Lintasbalikpapan.com – Pekan ke-29 BRI Super League 2025/2026 membawa dinamika baru dalam perebutan gelar juara. Persib Bandung memang masih bertahan di posisi teratas klasemen, namun situasinya kini jauh dari kata aman. Setelah seluruh tim menyelesaikan pertandingan pekan ini, posisi Persib tidak lagi unggul secara poin dari pesaing terdekatnya, Borneo FC.

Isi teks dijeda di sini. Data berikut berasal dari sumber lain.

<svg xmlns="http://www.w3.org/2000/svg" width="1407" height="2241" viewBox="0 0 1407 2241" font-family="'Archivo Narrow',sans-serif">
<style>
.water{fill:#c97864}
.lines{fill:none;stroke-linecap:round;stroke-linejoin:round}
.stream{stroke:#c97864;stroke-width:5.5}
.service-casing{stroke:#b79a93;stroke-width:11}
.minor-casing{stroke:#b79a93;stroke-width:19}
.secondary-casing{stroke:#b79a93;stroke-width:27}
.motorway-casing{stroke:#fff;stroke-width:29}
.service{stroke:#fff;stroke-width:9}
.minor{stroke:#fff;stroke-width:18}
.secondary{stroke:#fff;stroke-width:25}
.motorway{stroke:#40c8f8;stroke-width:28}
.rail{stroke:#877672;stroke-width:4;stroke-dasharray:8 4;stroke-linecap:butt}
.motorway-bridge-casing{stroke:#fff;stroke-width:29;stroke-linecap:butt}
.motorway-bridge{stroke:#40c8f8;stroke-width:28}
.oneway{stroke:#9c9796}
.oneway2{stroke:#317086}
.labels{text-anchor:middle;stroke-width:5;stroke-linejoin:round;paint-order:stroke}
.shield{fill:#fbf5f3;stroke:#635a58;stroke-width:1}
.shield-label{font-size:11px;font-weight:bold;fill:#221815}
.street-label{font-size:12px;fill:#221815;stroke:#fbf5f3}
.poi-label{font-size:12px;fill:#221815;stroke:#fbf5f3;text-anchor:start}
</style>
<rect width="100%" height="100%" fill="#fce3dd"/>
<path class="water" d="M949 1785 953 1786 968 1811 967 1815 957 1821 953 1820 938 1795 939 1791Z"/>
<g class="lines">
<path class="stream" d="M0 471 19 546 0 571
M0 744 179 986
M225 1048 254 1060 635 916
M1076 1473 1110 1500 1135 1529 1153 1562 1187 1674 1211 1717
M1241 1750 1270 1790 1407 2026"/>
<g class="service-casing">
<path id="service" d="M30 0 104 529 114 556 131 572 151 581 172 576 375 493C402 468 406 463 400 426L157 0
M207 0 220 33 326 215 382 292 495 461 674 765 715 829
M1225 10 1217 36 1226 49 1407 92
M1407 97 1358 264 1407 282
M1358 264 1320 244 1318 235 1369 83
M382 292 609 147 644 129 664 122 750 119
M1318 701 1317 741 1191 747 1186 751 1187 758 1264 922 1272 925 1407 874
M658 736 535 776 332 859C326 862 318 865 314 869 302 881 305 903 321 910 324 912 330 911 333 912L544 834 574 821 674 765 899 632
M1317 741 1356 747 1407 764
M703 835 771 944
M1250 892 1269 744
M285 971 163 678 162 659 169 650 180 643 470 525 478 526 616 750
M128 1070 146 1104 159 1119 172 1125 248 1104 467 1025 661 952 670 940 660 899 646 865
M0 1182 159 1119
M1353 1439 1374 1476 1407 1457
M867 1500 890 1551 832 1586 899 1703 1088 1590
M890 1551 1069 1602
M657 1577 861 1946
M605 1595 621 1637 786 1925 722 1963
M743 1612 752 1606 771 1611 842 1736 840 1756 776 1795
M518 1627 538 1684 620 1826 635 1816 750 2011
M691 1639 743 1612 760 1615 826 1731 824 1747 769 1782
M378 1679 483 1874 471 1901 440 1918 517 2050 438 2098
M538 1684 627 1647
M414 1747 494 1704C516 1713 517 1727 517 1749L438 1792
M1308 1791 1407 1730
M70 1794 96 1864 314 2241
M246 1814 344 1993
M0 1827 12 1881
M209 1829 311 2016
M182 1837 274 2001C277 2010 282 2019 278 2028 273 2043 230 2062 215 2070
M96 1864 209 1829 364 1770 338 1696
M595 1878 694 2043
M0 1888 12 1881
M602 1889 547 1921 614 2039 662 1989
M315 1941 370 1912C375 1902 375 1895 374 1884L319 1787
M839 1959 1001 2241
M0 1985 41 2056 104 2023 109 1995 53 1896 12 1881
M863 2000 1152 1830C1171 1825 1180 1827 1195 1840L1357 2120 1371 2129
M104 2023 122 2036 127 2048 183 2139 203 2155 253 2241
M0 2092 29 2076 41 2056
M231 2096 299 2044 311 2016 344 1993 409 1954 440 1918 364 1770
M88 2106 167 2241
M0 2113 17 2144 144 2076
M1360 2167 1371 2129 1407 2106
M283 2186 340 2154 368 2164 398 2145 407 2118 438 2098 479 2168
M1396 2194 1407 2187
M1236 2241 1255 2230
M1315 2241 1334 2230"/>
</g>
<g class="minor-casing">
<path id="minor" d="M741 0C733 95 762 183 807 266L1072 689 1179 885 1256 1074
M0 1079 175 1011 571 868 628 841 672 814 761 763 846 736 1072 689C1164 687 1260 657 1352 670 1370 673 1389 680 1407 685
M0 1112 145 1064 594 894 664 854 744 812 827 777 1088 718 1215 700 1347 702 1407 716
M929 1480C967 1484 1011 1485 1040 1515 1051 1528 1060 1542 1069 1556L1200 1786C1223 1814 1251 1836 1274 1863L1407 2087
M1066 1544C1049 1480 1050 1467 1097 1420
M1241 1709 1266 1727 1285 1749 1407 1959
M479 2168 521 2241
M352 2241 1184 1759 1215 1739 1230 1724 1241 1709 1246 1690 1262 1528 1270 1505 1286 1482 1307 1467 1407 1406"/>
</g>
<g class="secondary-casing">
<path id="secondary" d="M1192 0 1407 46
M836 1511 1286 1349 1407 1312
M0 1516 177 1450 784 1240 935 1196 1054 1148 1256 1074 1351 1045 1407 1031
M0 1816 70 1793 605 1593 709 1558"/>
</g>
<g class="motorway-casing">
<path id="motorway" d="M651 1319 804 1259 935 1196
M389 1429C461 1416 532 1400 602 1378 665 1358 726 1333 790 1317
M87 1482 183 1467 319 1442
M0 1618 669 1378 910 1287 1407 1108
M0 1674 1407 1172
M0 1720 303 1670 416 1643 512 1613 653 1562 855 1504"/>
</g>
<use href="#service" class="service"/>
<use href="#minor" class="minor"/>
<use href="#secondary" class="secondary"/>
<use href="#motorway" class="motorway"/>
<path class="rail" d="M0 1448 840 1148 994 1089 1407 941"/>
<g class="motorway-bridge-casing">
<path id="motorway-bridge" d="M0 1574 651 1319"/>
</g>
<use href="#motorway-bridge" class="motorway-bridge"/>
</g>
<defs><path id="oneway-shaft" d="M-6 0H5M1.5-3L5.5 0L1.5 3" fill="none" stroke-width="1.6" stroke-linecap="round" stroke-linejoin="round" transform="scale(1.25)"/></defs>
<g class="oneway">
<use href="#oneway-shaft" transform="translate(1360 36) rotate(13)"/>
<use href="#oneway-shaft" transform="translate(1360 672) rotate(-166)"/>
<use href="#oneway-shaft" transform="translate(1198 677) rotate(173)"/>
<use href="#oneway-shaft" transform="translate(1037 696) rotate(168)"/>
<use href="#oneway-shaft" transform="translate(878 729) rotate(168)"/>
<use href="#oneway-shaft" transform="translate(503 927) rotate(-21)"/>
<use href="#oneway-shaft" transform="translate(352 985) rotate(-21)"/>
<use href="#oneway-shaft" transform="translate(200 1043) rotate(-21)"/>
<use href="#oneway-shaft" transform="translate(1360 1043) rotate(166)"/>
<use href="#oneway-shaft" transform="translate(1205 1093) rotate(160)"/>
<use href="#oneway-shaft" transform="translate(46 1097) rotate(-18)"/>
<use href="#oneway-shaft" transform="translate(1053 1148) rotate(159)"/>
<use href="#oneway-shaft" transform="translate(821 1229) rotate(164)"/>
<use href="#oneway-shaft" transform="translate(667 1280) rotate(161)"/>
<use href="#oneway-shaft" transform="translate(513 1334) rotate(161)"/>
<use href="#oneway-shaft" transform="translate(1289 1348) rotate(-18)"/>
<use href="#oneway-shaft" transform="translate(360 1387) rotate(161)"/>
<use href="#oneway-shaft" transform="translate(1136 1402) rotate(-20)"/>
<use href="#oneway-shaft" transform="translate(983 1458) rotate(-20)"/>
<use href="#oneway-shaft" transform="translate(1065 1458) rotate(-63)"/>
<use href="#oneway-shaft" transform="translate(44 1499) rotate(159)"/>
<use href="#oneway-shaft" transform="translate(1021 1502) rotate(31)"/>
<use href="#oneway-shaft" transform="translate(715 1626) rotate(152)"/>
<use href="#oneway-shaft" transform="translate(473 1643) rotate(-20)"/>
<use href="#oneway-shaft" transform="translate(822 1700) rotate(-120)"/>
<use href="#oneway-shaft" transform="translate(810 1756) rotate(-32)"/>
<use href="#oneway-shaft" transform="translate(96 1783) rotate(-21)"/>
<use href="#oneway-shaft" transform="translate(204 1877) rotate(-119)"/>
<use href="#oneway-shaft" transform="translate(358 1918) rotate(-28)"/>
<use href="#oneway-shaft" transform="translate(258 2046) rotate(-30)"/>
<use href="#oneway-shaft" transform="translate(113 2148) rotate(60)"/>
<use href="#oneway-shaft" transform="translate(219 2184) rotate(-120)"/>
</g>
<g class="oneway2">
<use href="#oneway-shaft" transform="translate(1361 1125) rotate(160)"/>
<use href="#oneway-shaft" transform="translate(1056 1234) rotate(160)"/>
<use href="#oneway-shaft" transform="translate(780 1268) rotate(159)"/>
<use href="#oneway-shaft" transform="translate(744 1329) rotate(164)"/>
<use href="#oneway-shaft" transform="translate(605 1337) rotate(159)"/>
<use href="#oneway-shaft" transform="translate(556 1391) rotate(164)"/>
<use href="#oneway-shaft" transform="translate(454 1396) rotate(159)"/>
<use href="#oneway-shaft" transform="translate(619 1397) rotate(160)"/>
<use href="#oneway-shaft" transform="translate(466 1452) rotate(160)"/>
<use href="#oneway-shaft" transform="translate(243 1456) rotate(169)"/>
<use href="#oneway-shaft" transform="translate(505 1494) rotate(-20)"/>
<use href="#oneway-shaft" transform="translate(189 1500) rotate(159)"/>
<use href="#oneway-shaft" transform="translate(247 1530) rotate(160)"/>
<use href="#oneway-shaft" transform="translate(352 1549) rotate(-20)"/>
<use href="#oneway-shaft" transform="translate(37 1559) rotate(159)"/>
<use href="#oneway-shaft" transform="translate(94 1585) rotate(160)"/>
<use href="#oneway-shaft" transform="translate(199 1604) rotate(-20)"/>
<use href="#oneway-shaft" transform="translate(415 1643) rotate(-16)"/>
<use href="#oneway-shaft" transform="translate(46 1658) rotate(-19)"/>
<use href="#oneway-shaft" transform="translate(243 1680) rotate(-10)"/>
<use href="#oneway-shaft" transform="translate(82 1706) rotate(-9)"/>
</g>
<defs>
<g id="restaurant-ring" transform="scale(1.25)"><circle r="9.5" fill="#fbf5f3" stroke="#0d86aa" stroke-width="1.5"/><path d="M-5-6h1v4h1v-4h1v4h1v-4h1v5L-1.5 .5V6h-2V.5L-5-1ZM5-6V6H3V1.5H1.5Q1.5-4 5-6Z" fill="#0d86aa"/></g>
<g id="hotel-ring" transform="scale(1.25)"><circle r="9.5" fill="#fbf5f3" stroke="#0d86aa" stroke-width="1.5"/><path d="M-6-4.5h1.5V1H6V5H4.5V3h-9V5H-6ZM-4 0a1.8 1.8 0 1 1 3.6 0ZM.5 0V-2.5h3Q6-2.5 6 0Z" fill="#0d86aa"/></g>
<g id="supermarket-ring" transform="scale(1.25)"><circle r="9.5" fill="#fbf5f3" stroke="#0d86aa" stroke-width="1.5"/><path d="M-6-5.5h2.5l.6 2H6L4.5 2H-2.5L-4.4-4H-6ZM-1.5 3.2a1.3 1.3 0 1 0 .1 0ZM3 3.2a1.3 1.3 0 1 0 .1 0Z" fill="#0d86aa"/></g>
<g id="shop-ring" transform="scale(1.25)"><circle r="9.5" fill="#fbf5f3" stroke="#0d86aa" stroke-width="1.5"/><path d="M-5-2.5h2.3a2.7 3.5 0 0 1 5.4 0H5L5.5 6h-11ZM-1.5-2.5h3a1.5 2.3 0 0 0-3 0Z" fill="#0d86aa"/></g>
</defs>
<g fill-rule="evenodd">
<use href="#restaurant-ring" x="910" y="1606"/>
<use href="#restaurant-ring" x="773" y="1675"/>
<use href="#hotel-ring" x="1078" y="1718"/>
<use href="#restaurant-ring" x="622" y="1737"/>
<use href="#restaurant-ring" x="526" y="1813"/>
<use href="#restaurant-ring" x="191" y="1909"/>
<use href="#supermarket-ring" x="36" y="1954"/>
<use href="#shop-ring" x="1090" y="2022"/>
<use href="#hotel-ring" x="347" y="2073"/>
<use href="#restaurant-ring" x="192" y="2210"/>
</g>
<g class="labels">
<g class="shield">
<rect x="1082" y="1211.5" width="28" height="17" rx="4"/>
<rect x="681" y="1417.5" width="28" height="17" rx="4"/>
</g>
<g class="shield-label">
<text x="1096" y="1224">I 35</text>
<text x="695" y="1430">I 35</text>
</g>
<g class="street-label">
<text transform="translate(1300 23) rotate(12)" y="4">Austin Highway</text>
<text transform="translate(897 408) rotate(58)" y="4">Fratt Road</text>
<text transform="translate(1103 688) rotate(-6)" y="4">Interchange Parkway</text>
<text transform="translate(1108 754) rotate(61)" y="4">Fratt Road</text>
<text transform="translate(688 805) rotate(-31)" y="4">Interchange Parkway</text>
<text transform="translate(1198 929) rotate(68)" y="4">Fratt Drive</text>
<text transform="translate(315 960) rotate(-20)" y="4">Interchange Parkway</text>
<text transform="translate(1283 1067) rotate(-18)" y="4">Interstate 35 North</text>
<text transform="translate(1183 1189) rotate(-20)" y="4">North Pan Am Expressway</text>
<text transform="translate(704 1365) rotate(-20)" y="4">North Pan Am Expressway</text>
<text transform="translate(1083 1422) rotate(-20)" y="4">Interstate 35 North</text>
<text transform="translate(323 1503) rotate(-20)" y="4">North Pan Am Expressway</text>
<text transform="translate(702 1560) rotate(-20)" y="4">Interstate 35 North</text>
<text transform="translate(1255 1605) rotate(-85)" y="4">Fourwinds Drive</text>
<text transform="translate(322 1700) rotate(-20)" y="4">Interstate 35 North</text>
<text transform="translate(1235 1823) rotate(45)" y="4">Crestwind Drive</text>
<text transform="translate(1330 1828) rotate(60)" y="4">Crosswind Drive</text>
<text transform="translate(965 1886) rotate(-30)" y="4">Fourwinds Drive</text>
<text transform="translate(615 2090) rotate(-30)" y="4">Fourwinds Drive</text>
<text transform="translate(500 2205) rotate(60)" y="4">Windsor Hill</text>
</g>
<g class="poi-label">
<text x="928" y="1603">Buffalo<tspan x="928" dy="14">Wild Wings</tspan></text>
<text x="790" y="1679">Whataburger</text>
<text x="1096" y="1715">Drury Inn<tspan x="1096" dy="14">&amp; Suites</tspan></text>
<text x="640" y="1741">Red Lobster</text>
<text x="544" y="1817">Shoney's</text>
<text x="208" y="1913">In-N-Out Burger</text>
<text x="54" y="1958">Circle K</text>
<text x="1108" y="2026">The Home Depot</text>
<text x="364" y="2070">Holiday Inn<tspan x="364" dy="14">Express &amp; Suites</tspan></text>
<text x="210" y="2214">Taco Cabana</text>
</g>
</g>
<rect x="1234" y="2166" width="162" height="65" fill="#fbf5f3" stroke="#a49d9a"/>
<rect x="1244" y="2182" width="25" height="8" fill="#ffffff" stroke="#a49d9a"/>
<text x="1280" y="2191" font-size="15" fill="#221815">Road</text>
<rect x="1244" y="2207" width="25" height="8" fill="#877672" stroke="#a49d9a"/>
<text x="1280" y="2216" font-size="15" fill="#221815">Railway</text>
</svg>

Sebelumnya, Persib sempat memiliki keunggulan dua angka. Namun hasil kurang maksimal dalam dua laga terakhir membuat jarak tersebut menghilang begitu saja. Hasil imbang kontra Dewa United dan Arema FC menjadi faktor utama yang menghambat laju Maung Bandung. Kehilangan empat poin dalam dua pertandingan jelas menjadi sinyal bahaya, terutama di fase krusial kompetisi seperti sekarang.
Dengan koleksi 66 poin dari 29 laga, Persib kini harus berbagi posisi puncak dengan Borneo FC. Meski masih berada di peringkat pertama, tekanan kini semakin terasa karena persaingan semakin ketat dan margin kesalahan semakin kecil.
BRI Super League: Persib vs Borneo FC, Siapa Lebih Layak di Puncak?
Jika melihat lebih dalam, persaingan antara Persib Bandung dan Borneo FC bukan hanya soal poin, tetapi juga performa tim secara keseluruhan. Persib mencatatkan 20 kemenangan, enam hasil imbang, dan tiga kekalahan. Sementara Borneo FC sedikit lebih unggul dalam jumlah kemenangan dengan 21 kali menang, meskipun mereka lebih sering kalah.
Dari segi produktivitas, Borneo FC tampil lebih agresif di lini depan dengan total 61 gol. Angka ini jauh di atas Persib yang mencetak 50 gol. Namun, keunggulan Persib terlihat jelas di sektor pertahanan. Mereka hanya kebobolan 18 gol, jauh lebih solid dibandingkan Borneo FC yang sudah kemasukan 28 gol.
Selisih gol menjadi faktor menarik lainnya. Borneo FC unggul tipis dengan +33, sedangkan Persib berada di angka +32. Ini menunjukkan bahwa kedua tim benar-benar bersaing ketat dalam segala aspek, mulai dari serangan hingga pertahanan.
Dengan kondisi seperti ini, perebutan gelar juara dipastikan akan berlangsung sengit hingga pekan-pekan terakhir. Konsistensi dan mental bertanding akan menjadi pembeda utama di antara kedua tim.
Kemenangan Borneo FC Jadi Penentu, Semen Padang Makin Terpuruk
Salah satu faktor yang membuat persaingan semakin panas adalah kemenangan meyakinkan Borneo FC atas Semen Padang. Bermain di kandang sendiri, Borneo FC tampil dominan dan berhasil menang dengan skor telak 3-0.
Gol cepat di awal pertandingan langsung membuka jalan bagi tim tuan rumah untuk mengontrol jalannya laga. Keunggulan semakin diperbesar di babak pertama, sebelum akhirnya memastikan kemenangan dengan gol penutup di masa injury time. Hasil ini tidak hanya memperkuat posisi Borneo FC di papan atas, tetapi juga memperburuk kondisi Semen Padang.
Tim berjuluk Kabau Sirah tersebut kini semakin terbenam di zona degradasi. Dengan hanya mengoleksi 20 poin dari 29 pertandingan, peluang mereka untuk bertahan di liga semakin menipis. Konsistensi buruk sepanjang musim menjadi penyebab utama sulitnya mereka keluar dari tekanan.
Sementara itu, di papan atas, Persija Jakarta masih mengintai di posisi ketiga dengan 59 poin. Meski selisihnya cukup jauh, peluang untuk mengejar tetap terbuka jika dua tim teratas kehilangan momentum. Di posisi keempat, Bhayangkara FC juga berusaha menjaga konsistensi untuk tetap bersaing di zona elite.
Dengan kompetisi yang semakin mendekati akhir musim, setiap pertandingan kini memiliki arti besar. Persib Bandung harus segera menemukan kembali performa terbaiknya jika ingin tetap bertahan di puncak, sementara Borneo FC siap memanfaatkan setiap celah untuk merebut singgasana.